- **CONSIGNES**
A – D'après l'extrait sur Assoa, sous quel nom Prea-ang-phim devint-il célèbre par la suite ?
B – Transcrivez fidèlement le passage de l'extrait sur Assoa qui va de « Disons de suite » à « fou aucunement dangereux. ».
C – Reprenez le récit sur Assoa après sa dernière phrase et poursuivez-le, s'il vous plaît.

- **EXTRAIT DE PAGE**
▬▬▬

Assoa, concurrent malheureux de Pou Combo, autre prétendant au trone du Cambodge. Les prémices de la révolte de 1866 qui menaça le roi Norodom et la Cochinchine française


Dans le courant du mois d’aout 1864, l’amiral de la Grandière reçut d’un cambodgien nommé Prea-ang-phim une lettre, ou plutôt une déclaration par laquelle cet individu se prétendait fils de l’ancien Obbarach Prea-ang-em, et il revendiquait ses droits à la couronne du Cambodge. 
C’est cet aventurier qui devint plus tard célèbre sous le nom d’Assoa. Il fut évincé par les Annamites avec l'apparition de Pu Combo aux ambitions similaires (Pu Combo 1866 1ere partie, Pu Combo 2eme partie les débuts de la révolte de 1866)

Ces deux ambitieux étaient moralement et effectivement soutenus par les mandarins annamites, qui étaient bien aises que nous fussions assez occupés au Cambodge pour ne pas songer à les déloger des provinces de l’ouest, devenues les arsenaux de tous les prétendants, les pirates et les bandits, disposés à exercer leur industrie dans nos possessions ou au Cambodge.

On fit passer cette lettre à Oudong, afin d’avoir des éclaircissements sur l’origine du signataire et la valeur de ses prétentions. Il était important, en effet, d’être bien renseigné sur ces divers points, bien qu’on ne fût point disposé à Saïgon à intervenir, pour le moment du moins, en faveur de ce prétendant. Il suffisait à nos intérêts que le trône du Cambodge fût occupé par un prince accepté par ses sujets et qui fût fidèle et dévoué à la France. On fit comprendre ces choses-là au roi Norodom ; on lui fit sans doute aussi remarquer que les concurrents ne manquaient pas et que son règne serait précaire si notre appui venait à lui maquer ou à se reporter sur un de ses compétiteurs.
Disons de suite que cet Assoa était un aventurier. Il avait été l’esclave d’un mandarin cambodgien à Oudong. En 1859, il s’enfuit dans la province de Baphnom, se fit passer pour inspirer et excita quelques troubles. Le gouverneur de cette province le fit saisir et l’envoya à Oudong. Le roi Ang-Duong lui fit grâce, après quelques mois de chaîne, et il le rendit à son maître, le Luc-prea-sdach. À cette époque, Assoa passait pour une sorte de fou aucunement dangereux.

▬▬▬

- **MATÉRIEL FOURNI**
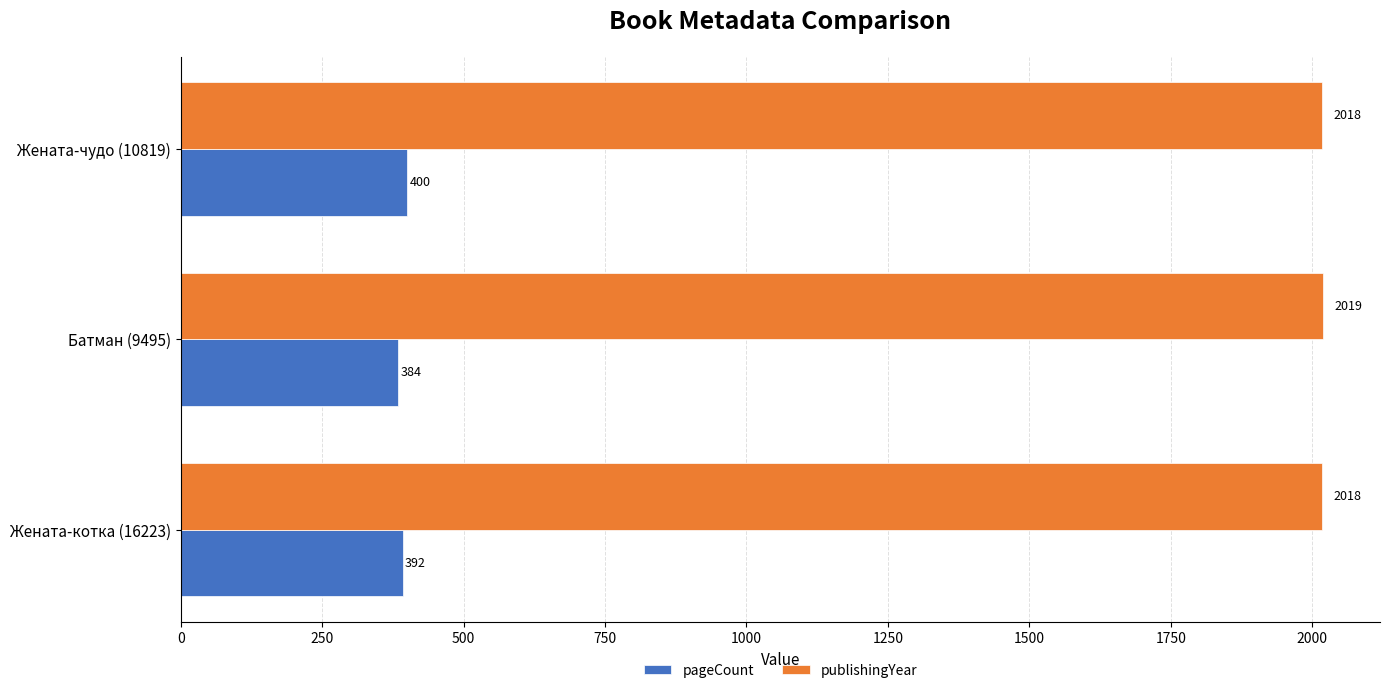

What is the total value across all series at Жената-чудо (10819)?

2418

▬▬▬

- **RÉPONSES DANS L'ORDRE**
A – Sous le nom d'Assoa.

B –
Disons de suite que cet Assoa était un aventurier. Il avait été l’esclave d’un mandarin cambodgien à Oudong. En 1859, il s’enfuit dans la province de Baphnom, se fit passer pour inspirer et excita quelques troubles. Le gouverneur de cette province le fit saisir et l’envoya à Oudong. Le roi Ang-Duong lui fit grâce, après quelques mois de chaîne, et il le rendit à son maître, le Luc-prea-sdach. À cette époque, Assoa passait pour une sorte de fou aucunement dangereux.

C –
A la mort de Ang-Duong, Assoa se sauva de nouveau ; il alla à Angcor, où il commençait à se conduire comme autrefois à Baphnom ; mais ayant appris que le gouverneur de cette province siamoise prenait des dispositions pour le faire arrêter, il quitta le pays et il se rendit sur le territoire annamite à Tinh-biên, province de Chaudoc, au milieu d’une population de Cambodgiens établis au pied des montagnes qui bordent le canal de Hatien au sud.
Là, afin de se donner du prestige aux yeux des habitants crédules au milieu desquels il se trouvait, il se fit passer pour le prince Ang-phim, fils de l’ancien Obbarach Ang-Em. Le véritable Ang-Phim était mort fou à Bangkok depuis longtemps ; il avait habité Chaudoc pendant dix ans et était connu des mandarins annamites. Néanmoins, ceux-ci affectèrent de prendre au sérieux le rôle que se donnait Assoa ; ils le traitèrent, en apparence, avec beaucoup d’égards et ils le mirent en relation avec les chefs cambodgiens révoltés contre l’autorité du roi. Les annales vont nous faire connaitre les prouesses de cet homme exalté ou fou.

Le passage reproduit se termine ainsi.